Saltaire's plan, drawn up by Bradford architects Henry Lockwood and William Mawson, was completed across two decades from 1851 to 1871. By the 1871 census, Saltaire had 800 dwellings (755 houses and 45 almshouses) housing 4,389 people, almost all of them connected to the mill. The streets were broad enough to bring light into the rows. The houses had separate sculleries and bedrooms, the universal answer to the back-to-back terraces of Bradford where families lived ten to a room. There was no parish church at first; Salt built instead the Italianate Congregational church across from the mill entrance, with marble columns and a circular portico, where he would eventually be buried in 1876 in the mausoleum he had attached to it. The village was the most ambitious example of nineteenth-century enlightened industrial planning anywhere in Britain.

A Japanese Visit and a Russian Loss

In October 1872 Saltaire received an unusual group of visitors. The Iwakura Mission, sent by the Japanese government to tour the industrial cities of Europe and the United States, came to study the village as a model of modern manufacturing. Salts Mill, along with Dean Clough Mill at Halifax, was a featured highlight. When Salt's son Titus Junior died, ownership passed to a partnership including Sir James Roberts, a former Haworth mill boy who had risen through the wool trade. Roberts spoke fluent Russian, had invested heavily in Russia, and lost much of his fortune in the Russian Revolution of 1917. He endowed a chair of Russian at Leeds University and bought the Bronte Parsonage in Haworth in 1928 to give to the nation. T. S. Eliot mentions him by name in The Waste Land.

The Mill Closes, the Art Arrives

Salts Mill stopped spinning wool in February 1986, after 135 years. The next year the Bradford businessman Jonathan Silver bought it and began converting the vast space into something else. He had grown up in Saltaire and knew the artist David Hockney, who like Silver was from Bradford; he asked Hockney to mount a permanent exhibition of his work on the upper floors. The 1853 Gallery, opened the following year and named for the year Salt began the mill, has been showing Hockney pieces ever since. The mill complex now houses restaurants, bookshops, an enormous bookstore, and the head office of the technology company Pace plc. The British Film Institute holds a two-minute clip from 24 July 1900 showing the workforce streaming out of the mill at the end of a shift in their thousands.
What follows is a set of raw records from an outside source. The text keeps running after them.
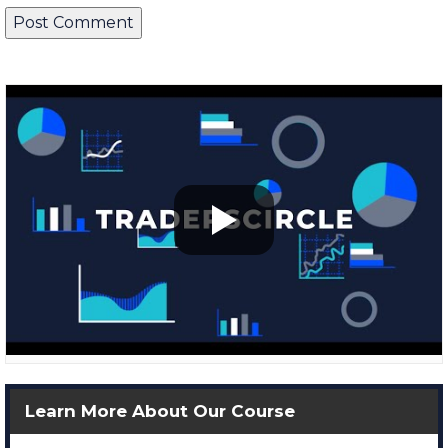
Learn More About Our Course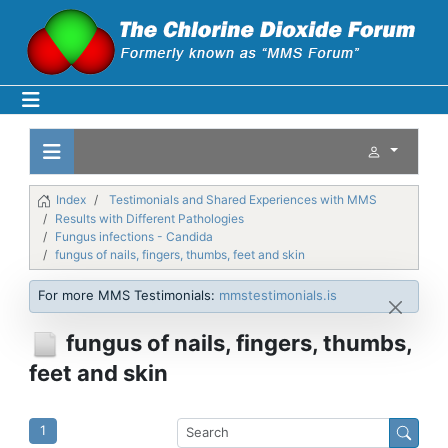
Index
Testimonials and Shared Experiences with MMS
Results with Different Pathologies
Fungus infections - Candida
fungus of nails, fingers, thumbs, feet and skin
For more MMS Testimonials:
mmstestimonials.is
fungus of nails, fingers, thumbs,
feet and skin
1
The shot still looks like Saltaire, because Saltaire still looks like itself.

Living in a World Heritage Site

Roberts Park, on the north bank of the Aire opposite the mill, was restored by Bradford Council in 2010 after years of neglect. Victoria Hall, originally the Saltaire Institute, still hosts concerts on its Wurlitzer theatre pipe organ. The village is served by Saltaire railway station, the same stop trains have used since the line opened. Every September the Saltaire Festival, first held in 2003 for the village's 150th anniversary, runs for eleven days. Every May the Arts Trail opens private houses as temporary galleries. Living inside a World Heritage Site has its frictions: in 2014 the council compiled a list of replacement front doors that were not in keeping with the buildings' historic status. The bypass that planners have wanted for years, to take traffic out of the conservation area, is still unbuilt. The village endures, almost embarrassingly intact.

From the Air

Saltaire sits at 53.837 N, 1.790 W in the Aire valley between Shipley and Bingley, about 3 nm north-west of central Bradford. Recommended viewing altitude 2,500 to 4,000 ft AGL; the visual landmark is the long six-storey block of Salts Mill with its Italianate chimney and the campanile-like tower of the Congregational church, set between the River Aire and the parallel ribbon of the Leeds and Liverpool Canal. Nearest airport is Leeds Bradford (EGNM) about 5 nm east-north-east. Manchester (EGCC) lies about 30 nm south-west. Expect frequent valley fog along the Aire.